(A shorter version of
this article originally appeared in the Winter 2013 issue of the Lower East
Side underground/alternative newspaper, “The Shadow”)
As the New York Times also revealed in its Aug. 31, 2013 article:
“…Mr. de Blasio nurtured a relationship with George Soros, the
billionaire financier, whose foundation became the single biggest benefactor of
an obscure nonprofit organization that paid for Mr. de Blasio to promote his
advocacy work around the country….His advocacy brought him into contact with a
powerful ally: Mr. Soros, who had long deplored the influence of corporations
in the political system, even as he poured millions of his own fortune into
campaigns.
“The billionaire banker and the Brooklyn
activist met on an autumn evening in 2010, when Mr. de Blasio spoke on a
panel…held in Mr. Soros’s grand Fifth
Avenue home. The two chatted afterward, and Mr. de
Blasio promised to stay in touch.
“Four months later, Mr. Soros’s foundation pledged $400,000
to the Fund for Public Advocacy…to support the work of the public advocate’s
office.
“The donation was the largest single contribution to the
fund, a tax exempt 501(c)(3), during Mr. de Blasio’s tenure….”

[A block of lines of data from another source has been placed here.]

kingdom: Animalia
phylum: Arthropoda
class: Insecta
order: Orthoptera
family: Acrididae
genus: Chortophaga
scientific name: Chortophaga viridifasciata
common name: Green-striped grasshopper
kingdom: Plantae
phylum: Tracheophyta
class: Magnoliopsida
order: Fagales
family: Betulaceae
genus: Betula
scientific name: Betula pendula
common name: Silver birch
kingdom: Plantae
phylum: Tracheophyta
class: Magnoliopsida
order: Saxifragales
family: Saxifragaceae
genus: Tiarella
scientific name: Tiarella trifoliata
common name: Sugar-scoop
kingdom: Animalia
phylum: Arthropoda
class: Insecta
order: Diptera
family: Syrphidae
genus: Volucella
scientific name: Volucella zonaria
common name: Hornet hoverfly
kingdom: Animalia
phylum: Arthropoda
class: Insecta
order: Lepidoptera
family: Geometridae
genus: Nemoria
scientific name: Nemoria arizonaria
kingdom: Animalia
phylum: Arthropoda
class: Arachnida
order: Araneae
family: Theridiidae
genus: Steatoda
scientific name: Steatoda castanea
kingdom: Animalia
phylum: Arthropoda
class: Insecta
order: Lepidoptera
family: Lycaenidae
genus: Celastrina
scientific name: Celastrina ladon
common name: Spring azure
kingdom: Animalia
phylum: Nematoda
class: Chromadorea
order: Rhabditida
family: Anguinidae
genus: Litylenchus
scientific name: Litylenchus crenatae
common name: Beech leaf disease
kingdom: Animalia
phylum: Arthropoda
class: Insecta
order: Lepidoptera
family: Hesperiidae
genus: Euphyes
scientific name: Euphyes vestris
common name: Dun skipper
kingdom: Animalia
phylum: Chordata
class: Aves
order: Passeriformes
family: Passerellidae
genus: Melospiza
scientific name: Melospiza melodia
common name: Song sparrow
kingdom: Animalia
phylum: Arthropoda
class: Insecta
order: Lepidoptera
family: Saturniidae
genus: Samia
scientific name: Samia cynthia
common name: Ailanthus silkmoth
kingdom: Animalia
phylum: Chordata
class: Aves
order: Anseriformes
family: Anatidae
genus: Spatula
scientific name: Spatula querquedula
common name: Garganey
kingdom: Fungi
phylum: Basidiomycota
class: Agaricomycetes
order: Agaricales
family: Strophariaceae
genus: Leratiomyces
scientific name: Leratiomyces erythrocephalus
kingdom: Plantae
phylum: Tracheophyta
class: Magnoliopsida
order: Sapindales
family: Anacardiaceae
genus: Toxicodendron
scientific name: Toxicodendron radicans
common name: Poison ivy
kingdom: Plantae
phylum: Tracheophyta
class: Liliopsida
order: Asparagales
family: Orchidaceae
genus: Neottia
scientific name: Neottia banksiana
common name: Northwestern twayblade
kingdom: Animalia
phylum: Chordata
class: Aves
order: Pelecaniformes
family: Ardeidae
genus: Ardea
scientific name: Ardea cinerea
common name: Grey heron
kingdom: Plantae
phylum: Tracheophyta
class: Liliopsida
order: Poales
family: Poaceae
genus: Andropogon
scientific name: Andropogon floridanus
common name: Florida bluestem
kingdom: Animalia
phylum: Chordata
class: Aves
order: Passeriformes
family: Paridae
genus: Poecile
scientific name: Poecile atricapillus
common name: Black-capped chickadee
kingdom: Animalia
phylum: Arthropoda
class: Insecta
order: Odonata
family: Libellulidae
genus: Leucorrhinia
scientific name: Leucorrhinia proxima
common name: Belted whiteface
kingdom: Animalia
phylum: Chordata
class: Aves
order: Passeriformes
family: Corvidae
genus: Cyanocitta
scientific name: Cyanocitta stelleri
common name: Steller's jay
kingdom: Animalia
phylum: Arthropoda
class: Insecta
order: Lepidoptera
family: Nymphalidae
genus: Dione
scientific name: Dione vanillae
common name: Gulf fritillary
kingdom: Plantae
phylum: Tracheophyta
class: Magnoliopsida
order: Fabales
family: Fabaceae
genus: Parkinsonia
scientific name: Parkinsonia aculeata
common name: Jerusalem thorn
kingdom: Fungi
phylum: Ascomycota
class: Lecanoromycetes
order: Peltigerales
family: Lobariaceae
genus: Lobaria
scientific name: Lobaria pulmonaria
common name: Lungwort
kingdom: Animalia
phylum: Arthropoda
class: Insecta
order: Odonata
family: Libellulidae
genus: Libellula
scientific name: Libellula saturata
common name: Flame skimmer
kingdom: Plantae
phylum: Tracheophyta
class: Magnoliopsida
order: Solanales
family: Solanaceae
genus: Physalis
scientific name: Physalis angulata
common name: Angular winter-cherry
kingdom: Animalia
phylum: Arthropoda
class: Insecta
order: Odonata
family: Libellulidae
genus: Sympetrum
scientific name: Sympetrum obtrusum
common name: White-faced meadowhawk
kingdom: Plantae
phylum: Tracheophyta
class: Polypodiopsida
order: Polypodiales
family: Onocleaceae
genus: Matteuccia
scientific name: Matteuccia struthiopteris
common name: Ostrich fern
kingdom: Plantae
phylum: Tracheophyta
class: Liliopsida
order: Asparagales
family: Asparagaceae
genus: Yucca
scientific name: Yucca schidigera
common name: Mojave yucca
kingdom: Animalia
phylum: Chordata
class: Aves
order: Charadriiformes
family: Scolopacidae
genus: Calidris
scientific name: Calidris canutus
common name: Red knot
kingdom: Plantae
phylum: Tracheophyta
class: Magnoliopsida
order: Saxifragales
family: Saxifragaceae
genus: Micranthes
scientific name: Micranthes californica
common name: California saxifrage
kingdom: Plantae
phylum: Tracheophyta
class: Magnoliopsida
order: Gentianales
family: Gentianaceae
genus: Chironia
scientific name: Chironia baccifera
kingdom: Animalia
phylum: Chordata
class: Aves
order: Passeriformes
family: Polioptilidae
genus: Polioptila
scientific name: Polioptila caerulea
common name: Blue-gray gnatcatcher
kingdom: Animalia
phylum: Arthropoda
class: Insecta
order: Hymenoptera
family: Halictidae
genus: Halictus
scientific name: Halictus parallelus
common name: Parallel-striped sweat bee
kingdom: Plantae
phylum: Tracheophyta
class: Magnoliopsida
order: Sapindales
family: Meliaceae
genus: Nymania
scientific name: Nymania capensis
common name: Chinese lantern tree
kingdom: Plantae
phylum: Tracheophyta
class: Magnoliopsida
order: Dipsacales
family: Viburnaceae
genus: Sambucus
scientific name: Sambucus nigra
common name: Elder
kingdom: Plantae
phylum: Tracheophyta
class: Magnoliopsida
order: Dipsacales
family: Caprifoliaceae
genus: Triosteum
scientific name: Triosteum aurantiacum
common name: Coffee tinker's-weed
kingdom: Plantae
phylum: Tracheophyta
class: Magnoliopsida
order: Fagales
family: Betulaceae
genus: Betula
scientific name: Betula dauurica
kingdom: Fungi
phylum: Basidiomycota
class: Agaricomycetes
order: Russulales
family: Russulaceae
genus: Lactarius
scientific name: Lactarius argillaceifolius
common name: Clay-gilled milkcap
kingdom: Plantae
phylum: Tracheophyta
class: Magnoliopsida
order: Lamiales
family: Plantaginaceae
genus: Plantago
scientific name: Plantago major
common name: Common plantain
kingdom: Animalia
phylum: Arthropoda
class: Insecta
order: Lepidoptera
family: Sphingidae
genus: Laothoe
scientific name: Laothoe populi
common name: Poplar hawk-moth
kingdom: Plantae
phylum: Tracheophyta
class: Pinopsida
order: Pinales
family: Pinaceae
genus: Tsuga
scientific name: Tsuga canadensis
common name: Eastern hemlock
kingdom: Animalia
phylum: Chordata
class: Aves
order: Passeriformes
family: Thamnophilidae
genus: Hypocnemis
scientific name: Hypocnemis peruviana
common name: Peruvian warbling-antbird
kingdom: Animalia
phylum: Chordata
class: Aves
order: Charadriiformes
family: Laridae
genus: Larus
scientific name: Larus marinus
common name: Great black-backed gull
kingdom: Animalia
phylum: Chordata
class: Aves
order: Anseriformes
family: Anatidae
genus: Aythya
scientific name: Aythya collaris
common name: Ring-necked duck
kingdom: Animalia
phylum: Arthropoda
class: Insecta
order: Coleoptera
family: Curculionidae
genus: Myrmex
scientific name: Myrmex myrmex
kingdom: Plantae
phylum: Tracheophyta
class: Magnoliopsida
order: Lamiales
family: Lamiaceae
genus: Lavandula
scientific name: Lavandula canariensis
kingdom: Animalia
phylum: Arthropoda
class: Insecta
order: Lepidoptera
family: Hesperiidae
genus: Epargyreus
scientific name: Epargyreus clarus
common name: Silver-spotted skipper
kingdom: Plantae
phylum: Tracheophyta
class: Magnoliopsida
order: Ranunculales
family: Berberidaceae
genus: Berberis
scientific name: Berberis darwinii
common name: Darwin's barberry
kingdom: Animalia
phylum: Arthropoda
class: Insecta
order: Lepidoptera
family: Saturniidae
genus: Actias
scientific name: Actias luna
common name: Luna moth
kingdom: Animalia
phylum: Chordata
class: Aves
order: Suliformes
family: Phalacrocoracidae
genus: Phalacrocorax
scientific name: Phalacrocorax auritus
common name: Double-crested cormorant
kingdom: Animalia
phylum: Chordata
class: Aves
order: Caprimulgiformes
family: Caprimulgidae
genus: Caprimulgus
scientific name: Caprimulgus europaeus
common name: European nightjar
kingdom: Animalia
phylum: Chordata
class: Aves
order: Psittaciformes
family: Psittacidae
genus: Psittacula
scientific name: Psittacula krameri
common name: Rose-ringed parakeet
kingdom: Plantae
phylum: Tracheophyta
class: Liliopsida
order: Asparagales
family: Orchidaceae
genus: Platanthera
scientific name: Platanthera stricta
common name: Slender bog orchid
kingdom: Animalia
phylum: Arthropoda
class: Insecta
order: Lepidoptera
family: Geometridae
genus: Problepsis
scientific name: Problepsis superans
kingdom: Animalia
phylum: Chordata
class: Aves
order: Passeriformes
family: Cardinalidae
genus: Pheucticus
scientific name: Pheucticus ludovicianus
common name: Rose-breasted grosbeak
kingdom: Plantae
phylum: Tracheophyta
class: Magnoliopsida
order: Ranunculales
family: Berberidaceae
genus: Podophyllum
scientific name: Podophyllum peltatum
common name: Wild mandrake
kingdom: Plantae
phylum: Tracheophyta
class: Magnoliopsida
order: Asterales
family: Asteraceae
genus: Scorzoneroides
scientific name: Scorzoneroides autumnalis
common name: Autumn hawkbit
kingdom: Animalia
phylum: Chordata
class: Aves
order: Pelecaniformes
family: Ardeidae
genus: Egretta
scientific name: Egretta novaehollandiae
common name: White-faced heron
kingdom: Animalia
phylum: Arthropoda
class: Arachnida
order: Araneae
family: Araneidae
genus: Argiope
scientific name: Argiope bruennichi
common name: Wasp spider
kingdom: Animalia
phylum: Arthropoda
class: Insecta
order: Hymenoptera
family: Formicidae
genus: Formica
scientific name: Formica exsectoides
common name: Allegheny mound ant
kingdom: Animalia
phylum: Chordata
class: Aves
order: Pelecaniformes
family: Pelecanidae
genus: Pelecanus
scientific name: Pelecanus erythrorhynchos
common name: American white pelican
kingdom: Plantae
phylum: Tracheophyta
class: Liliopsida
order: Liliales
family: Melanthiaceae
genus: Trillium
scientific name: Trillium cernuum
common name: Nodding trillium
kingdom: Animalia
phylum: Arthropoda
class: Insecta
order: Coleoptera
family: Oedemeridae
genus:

Yet Soros’ foundation obtained the $400,000 it used to
subsidize de Blasio’s Fund for Public Advocacy from the surplus capital that
Soros gets from speculating and investing in transnational corporations that
exploit workers and middle-class consumers around the globe; and the special
private economic and class interests of Billionaire Soros and his Soros Fund
Management firm conflict with the economic class interests of the public and
most of the people in New York City who work and live in New York City.
For unlike most people who live, work or grew up in New York City , George
Soros and his Soros Fund Management LLC investment firm controlled or owned or
collected dividends from over $5.7 billion worth of Wall Street corporate stock
in 2013. According to its SEC filing, on June 30, 2013 the Soros Fund
Management investment firm’s portfolio included, for example, over $344 million
worth of Google stock, over $112 million worth of AIG stock, over $76 million
worth of Macys Inc. stock, over $32 million worth of Apple Inc. stock, over $30
million worth of Wal-Mart stock, over $14 million worth of Time Warner Cable
stock, over $3.4 million worth of Comcast stock, over 8 million worth of
Citigroup stock and over $46 million worth of Loral Space & Communications
stock.
Coincidentally, a retired Loral Space & Communications
executive named Bernard Schwartz also gave “the maximum $4,950” to de Blasio’s
“mayoral bid, then poured $25,000 into the Fund for Public Advocacy,” according
to the Aug. 31, 2013 article in the New York Times.